Mr. Earnest maintains that the administration has been using the term “individual responsibility” instead of “mandate” all along, but some reporters were skeptical.

For Obama, one question will be whether he runs against the Supreme Court, in the event some or all of the law goes down. In his first State of the Union address in January 2010, he took the unusual step of criticizing a court ruling – Citizens United, which opened the floodgates of individual and corporate money into campaigns – right to the justices’ faces, and took flack for it.

Ever since the Bush v. Gore ruling of 2000, which put George W. Bush in the White House, liberals have been highly critical of the court’s conservatives.  One more landmark ruling that goes against the liberal position – especially a 5 to 4 ruling – will only stoke their anger.

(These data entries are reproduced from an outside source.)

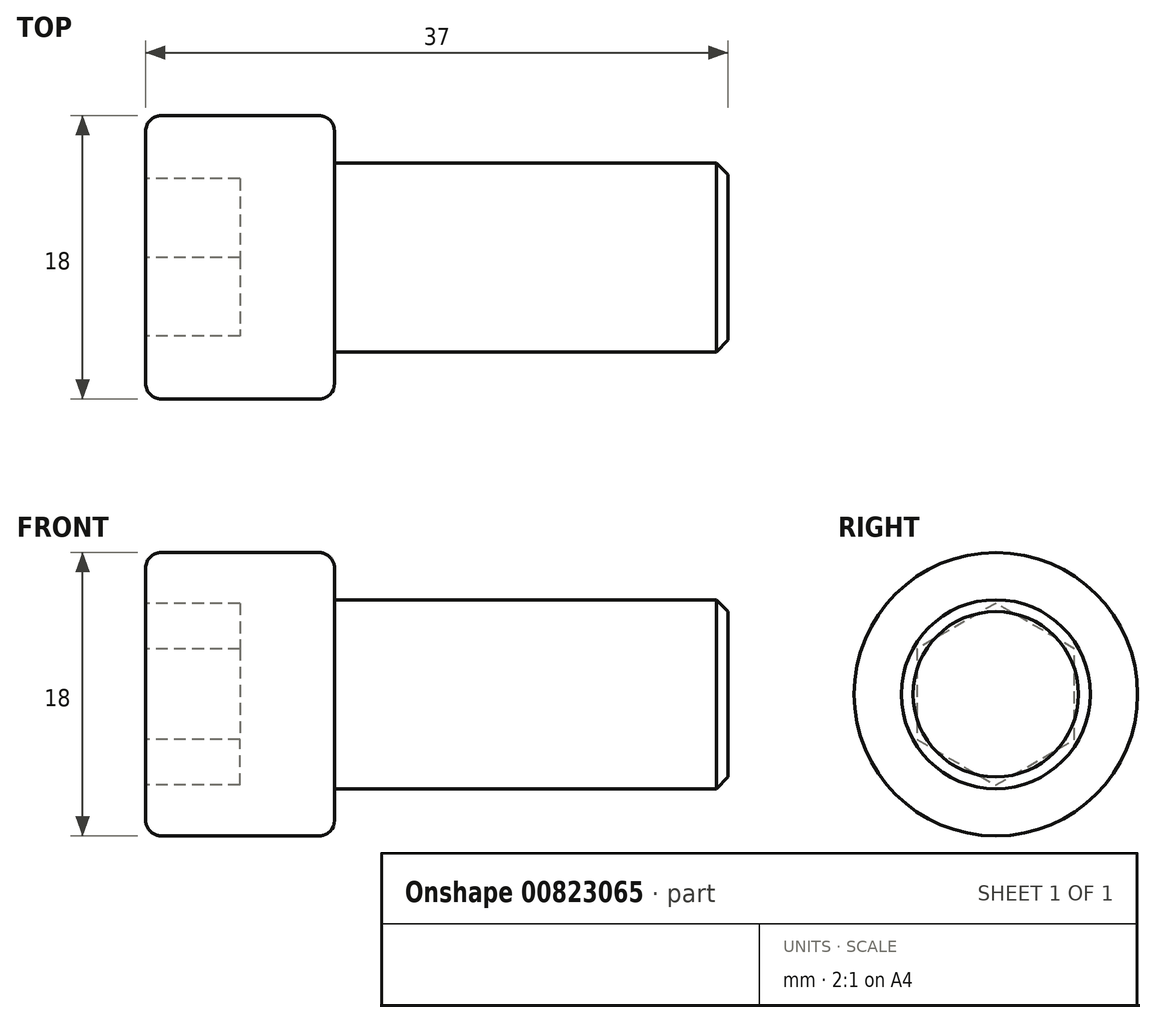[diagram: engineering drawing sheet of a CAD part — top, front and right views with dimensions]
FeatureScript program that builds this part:
annotation { "Feature Type Name" : "Feature", "Feature Type Description" : "" }
export const myFeature = defineFeature(function(context is Context, id is Id, definition is map)
    precondition{}
    {
        {
            var Q0;
            Q0=qCreatedBy(makeId("Front.planeOp"),FACE);
            var sketch = newSketch(context, id + "F0", { "sketchPlane" : qUnion([Q0])});
            skLineSegment(sketch, "E0", {"start": v(0, 0) * mm, "end": v(0, 6) * mm});
            skLineSegment(sketch, "E1", {"start": v(0, 6) * mm, "end": v(-25, 6) * mm});
            skLineSegment(sketch, "E2", {"start": v(-25, 6) * mm, "end": v(-25, 9) * mm});
            skLineSegment(sketch, "E3", {"start": v(-25, 9) * mm, "end": v(-37, 9) * mm});
            skLineSegment(sketch, "E4", {"start": v(-37, 9) * mm, "end": v(-37, 0) * mm});
            skLineSegment(sketch, "E5", {"start": v(-37, 0) * mm, "end": v(0, 0) * mm});
            skLineSegment(sketch, "E6", {"start": v(0, 0) * mm, "end": v(7.25, 0) * mm, "construction": true});
            skSolve(sketch);
        }
        {
            var Q0;
            Q0=makeQuery(id+"F0.imprint","IMPRINT",FACE,{"disambiguationData":[TD([[makeQuery(id+"F0.imprint","IMPRINT",EDGE,{"derivedFrom":sQuery(id+"F0.wireOp",EDGE,"E0")}),1.0]])]});
            var Q1;
            Q1=sQuery(id+"F0.wireOp",EDGE,"E6");
            revolve(context, id + "F1", {"surfaceOperationType" : NewSurfaceOperationType.NEW, "entities" : qUnion([Q0]), "axis" : qUnion([Q1]), "revolveType" : RevolveType.FULL});
        }
        {
            var Q0;
            Q0=makeQuery(id+"F1.opRevolve","SWEPT_EDGE",EDGE,{"disambiguationData":[OSD([sQuery(id+"F0.wireOp",EDGE,"E0"),sQuery(id+"F0.wireOp",EDGE,"E1")])]});
            chamfer(context, id + "F2", {"entities" : qUnion([Q0]), "width" : 0.75 * mm, "tangentPropagation" : true});
        }
        {
            var Q0;
            Q0=makeQuery(id+"F1.opRevolve","SWEPT_FACE",FACE,{"disambiguationData":[OSD([sQuery(id+"F0.wireOp",EDGE,"E3")])]});
            fillet(context, id + "F3", {"entities" : qUnion([Q0]), "radius" : 1 * mm, "tangentPropagation" : true, "allowEdgeOverflow" : false});
        }
        {
            var Q0;
            Q0=makeQuery(id+"F1.opRevolve","SWEPT_FACE",FACE,{"disambiguationData":[OSD([sQuery(id+"F0.wireOp",EDGE,"E4")])]});
            var sketch = newSketch(context, id + "F4", { "sketchPlane" : qUnion([Q0])});
            skLineSegment(sketch, "E7", {"start": v(0, 0) * mm, "end": v(8.98, 0) * mm, "construction": true});
            skCircle(sketch, "E8.cCircle", {"center": v(0, 0) * mm, "radius": 5 * mm, "construction": true});
            skLineSegment(sketch, "E8.0", {"start": v(5, 2.89) * mm, "end": v(5, -2.89) * mm});
            skLineSegment(sketch, "E8.1", {"start": v(5, -2.89) * mm, "end": v(0, -5.77) * mm});
            skLineSegment(sketch, "E8.2", {"start": v(0, -5.77) * mm, "end": v(-5, -2.89) * mm});
            skLineSegment(sketch, "E8.3", {"start": v(-5, -2.89) * mm, "end": v(-5, 2.89) * mm});
            skLineSegment(sketch, "E8.4", {"start": v(-5, 2.89) * mm, "end": v(0, 5.77) * mm});
            skLineSegment(sketch, "E8.5", {"start": v(0, 5.77) * mm, "end": v(5, 2.89) * mm});
            skPoint(sketch, "E8.0.midPoint", {"position": v(5, 0) * mm});
            skSolve(sketch);
        }
        {
            var Q0;
            Q0=qSketchRegion(id+"F4",true);
            extrude(context, id + "F5", {"entities" : qUnion([Q0]), "operationType" : NewBodyOperationType.REMOVE, "oppositeDirection" : true, "depth" : 6 * mm, "offsetDistance" : 25 * mm});
        }
    });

The Republican National Committee (RNC) sought to make political hay out of this week’s Supreme Court argument in a web ad that portrayed Solicitor General Donald Verrilli as halting and struggling to make his case in defending the health-care law.

The ad is called “Obamacare: It’s a tough sell.”

The only problem is that the audio from the Supreme Court argument is altered, according to Bloomberg News. Bloomberg sought comment from the RNC, but had not received a reply.